*WORK INSTRUCTIONS:*
Pull each line containing "LIST" from the data.

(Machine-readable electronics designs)
Content starts

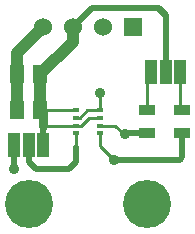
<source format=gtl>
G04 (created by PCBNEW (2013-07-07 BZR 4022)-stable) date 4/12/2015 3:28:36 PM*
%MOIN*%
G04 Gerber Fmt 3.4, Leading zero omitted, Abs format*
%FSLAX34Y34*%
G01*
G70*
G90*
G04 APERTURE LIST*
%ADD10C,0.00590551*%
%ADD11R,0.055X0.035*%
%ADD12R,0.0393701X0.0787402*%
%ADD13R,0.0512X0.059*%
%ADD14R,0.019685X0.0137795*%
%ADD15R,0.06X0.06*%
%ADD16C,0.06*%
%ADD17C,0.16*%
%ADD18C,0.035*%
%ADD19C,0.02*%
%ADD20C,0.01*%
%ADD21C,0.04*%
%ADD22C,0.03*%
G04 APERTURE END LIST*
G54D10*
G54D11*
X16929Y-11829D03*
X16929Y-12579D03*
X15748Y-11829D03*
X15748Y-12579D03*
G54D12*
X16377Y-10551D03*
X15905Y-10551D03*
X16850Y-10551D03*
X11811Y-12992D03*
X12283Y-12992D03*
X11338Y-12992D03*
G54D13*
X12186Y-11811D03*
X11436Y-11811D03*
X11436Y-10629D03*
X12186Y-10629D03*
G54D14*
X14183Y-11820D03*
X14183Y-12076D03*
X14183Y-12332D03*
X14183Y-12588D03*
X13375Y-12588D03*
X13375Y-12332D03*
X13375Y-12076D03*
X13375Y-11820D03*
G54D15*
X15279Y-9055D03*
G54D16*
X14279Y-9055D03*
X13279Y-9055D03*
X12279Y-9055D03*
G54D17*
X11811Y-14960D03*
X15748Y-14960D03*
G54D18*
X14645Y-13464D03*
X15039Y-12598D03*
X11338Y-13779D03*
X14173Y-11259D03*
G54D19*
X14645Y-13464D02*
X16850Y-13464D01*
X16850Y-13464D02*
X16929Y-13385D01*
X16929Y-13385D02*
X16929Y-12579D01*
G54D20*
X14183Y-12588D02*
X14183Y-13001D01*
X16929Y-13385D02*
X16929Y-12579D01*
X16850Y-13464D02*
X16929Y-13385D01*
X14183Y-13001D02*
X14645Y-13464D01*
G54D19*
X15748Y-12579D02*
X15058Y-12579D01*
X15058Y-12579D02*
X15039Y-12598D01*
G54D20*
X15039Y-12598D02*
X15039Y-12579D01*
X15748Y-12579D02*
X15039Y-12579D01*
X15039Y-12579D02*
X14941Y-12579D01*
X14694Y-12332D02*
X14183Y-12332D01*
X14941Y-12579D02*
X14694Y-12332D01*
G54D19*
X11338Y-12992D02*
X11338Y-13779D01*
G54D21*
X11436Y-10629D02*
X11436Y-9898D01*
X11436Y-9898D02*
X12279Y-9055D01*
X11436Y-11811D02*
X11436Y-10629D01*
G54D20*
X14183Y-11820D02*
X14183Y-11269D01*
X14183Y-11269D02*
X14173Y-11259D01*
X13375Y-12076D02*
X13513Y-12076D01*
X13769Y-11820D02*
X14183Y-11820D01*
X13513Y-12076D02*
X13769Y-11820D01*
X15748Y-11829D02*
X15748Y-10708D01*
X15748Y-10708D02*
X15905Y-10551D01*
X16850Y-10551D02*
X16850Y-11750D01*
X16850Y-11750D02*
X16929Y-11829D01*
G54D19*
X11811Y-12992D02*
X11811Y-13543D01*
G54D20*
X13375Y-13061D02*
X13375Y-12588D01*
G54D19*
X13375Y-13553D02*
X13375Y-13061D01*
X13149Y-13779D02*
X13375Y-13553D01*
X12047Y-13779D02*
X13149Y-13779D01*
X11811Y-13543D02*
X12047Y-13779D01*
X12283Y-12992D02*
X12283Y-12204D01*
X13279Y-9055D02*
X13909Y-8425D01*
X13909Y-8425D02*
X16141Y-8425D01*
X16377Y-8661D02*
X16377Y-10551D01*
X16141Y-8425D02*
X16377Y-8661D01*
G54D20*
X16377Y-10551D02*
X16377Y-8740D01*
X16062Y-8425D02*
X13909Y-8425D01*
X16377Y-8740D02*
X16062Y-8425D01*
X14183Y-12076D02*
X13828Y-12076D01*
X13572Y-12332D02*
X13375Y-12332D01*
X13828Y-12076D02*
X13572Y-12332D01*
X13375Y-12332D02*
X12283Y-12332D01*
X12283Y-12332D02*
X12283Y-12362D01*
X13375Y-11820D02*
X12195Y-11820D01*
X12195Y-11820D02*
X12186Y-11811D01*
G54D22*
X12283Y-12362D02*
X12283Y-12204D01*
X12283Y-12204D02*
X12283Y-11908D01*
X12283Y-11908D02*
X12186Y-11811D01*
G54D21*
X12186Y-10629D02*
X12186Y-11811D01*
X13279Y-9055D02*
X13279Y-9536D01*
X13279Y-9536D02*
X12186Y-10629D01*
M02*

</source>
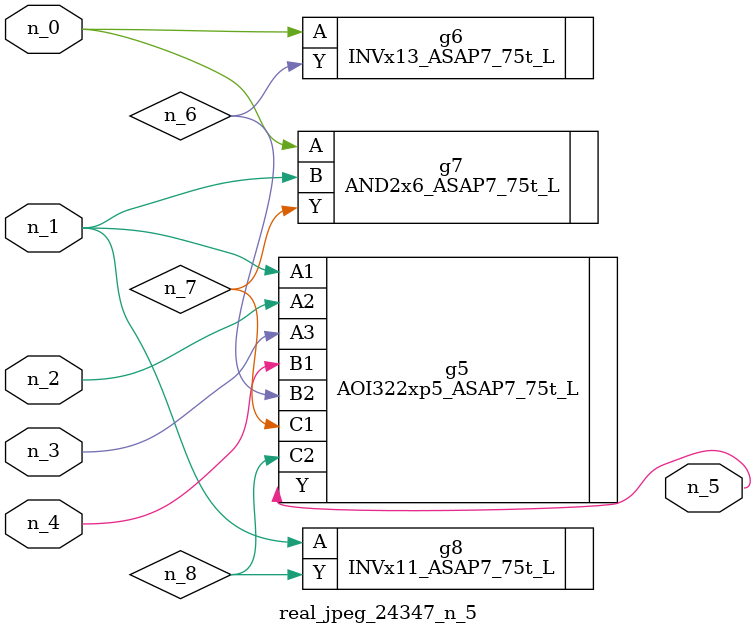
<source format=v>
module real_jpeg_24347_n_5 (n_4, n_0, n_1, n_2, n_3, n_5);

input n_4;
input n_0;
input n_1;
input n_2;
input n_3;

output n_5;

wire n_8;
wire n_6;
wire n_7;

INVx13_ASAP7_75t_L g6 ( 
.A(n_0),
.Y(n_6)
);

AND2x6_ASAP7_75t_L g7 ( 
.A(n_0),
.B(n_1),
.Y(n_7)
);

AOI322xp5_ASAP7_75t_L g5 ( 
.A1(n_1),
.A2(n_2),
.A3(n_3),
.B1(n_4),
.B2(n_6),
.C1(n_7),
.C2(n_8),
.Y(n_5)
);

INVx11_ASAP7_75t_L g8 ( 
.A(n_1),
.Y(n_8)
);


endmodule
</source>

Content ends

*RESULT FOR THIS TASK:*
G04 APERTURE LIST*
G04 APERTURE END LIST*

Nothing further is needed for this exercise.